- WORK TO BE COMPLETED
Reproduce the account of the Popat inheritance dispute below verbatim, from its first sentence to its last.

Alnashir contested the Will in a Kenyan court seeking orders that the Will be set aside and the deceased’s estate be shared equally among the three sons.

In response to the suit, the brothers Azim and Adil, highlighted Alnashir’s fallout with their father and sought orders that the estate be distributed per the Will of the deceased.

In a rare testament to Alnashir’s relationship with the father, a bitter and emotional letter from a son to a father was presented in court.

Alnashir accused his father of playing favorites with Adil from way back in their childhood.

Alnashir wrote that he was not cared for and always felt that he was denied the fatherly love and guidance that he so desperately needed.

His letter stated that when he joined the family business, after graduation, he was assigned work at the bottom of the hierarchy in the stores department yet when Adil graduated, he did not have to start at the bottom and was immediately given better employment terms.

Court Verdict

The court would in its verdict uphold the Will and its exclusion of Alnashir citing the need to not interfere with the deceased’s express wishes.

However, Alnashir would proceed and appeal that decision at the appellate (higher) court.

And the appeal court would rule in his favour.

In the October 2021 decision, the Court of Appeal ordered the High Court Family Division at Mombasa, Kenya to oversee the re-distribution of Abdul Karim Popat’s properties in a way that accords Alnashir Popat a fair share of the inheritance.

- DATA UNDER STUDY
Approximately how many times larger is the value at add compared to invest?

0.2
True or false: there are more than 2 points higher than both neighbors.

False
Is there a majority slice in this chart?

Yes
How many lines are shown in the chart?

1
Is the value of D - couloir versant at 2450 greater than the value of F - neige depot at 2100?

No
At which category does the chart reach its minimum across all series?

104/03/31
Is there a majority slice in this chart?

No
==
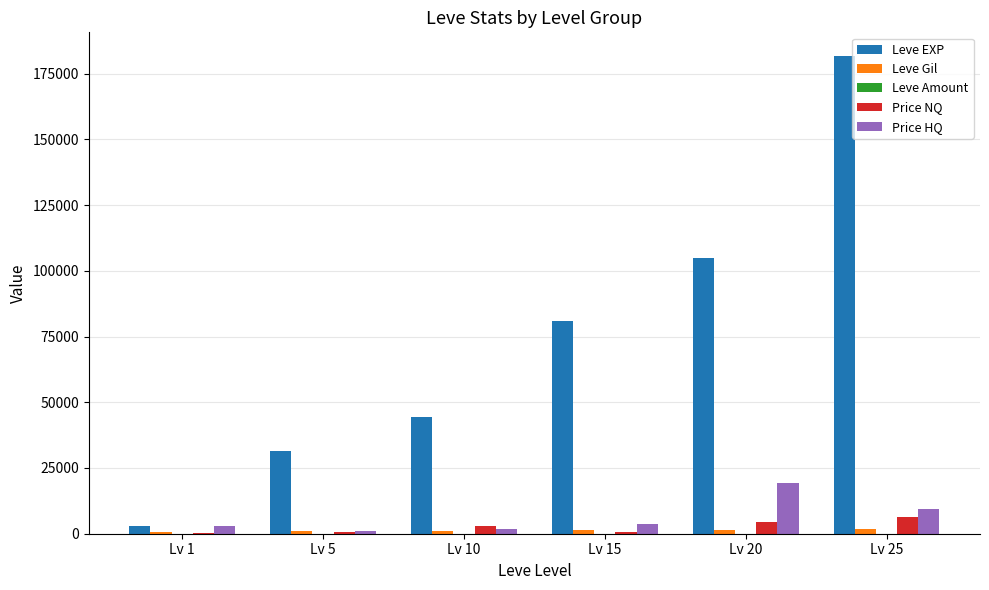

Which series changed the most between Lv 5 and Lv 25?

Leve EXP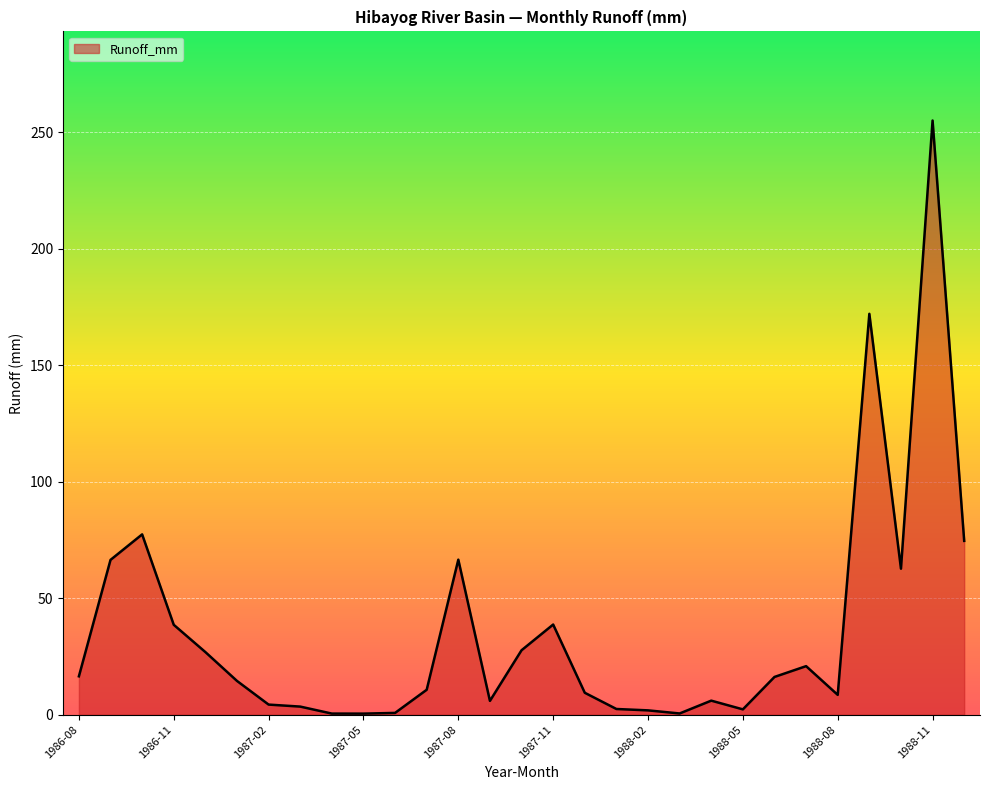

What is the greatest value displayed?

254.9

- RESPONSE TO THE EXERCISE
Alnashir contested the Will in a Kenyan court seeking orders that the Will be set aside and the deceased’s estate be shared equally among the three sons.

In response to the suit, the brothers Azim and Adil, highlighted Alnashir’s fallout with their father and sought orders that the estate be distributed per the Will of the deceased.

In a rare testament to Alnashir’s relationship with the father, a bitter and emotional letter from a son to a father was presented in court.

Alnashir accused his father of playing favorites with Adil from way back in their childhood.

Alnashir wrote that he was not cared for and always felt that he was denied the fatherly love and guidance that he so desperately needed.

His letter stated that when he joined the family business, after graduation, he was assigned work at the bottom of the hierarchy in the stores department yet when Adil graduated, he did not have to start at the bottom and was immediately given better employment terms.

Court Verdict

The court would in its verdict uphold the Will and its exclusion of Alnashir citing the need to not interfere with the deceased’s express wishes.

However, Alnashir would proceed and appeal that decision at the appellate (higher) court.

And the appeal court would rule in his favour.

In the October 2021 decision, the Court of Appeal ordered the High Court Family Division at Mombasa, Kenya to oversee the re-distribution of Abdul Karim Popat’s properties in a way that accords Alnashir Popat a fair share of the inheritance.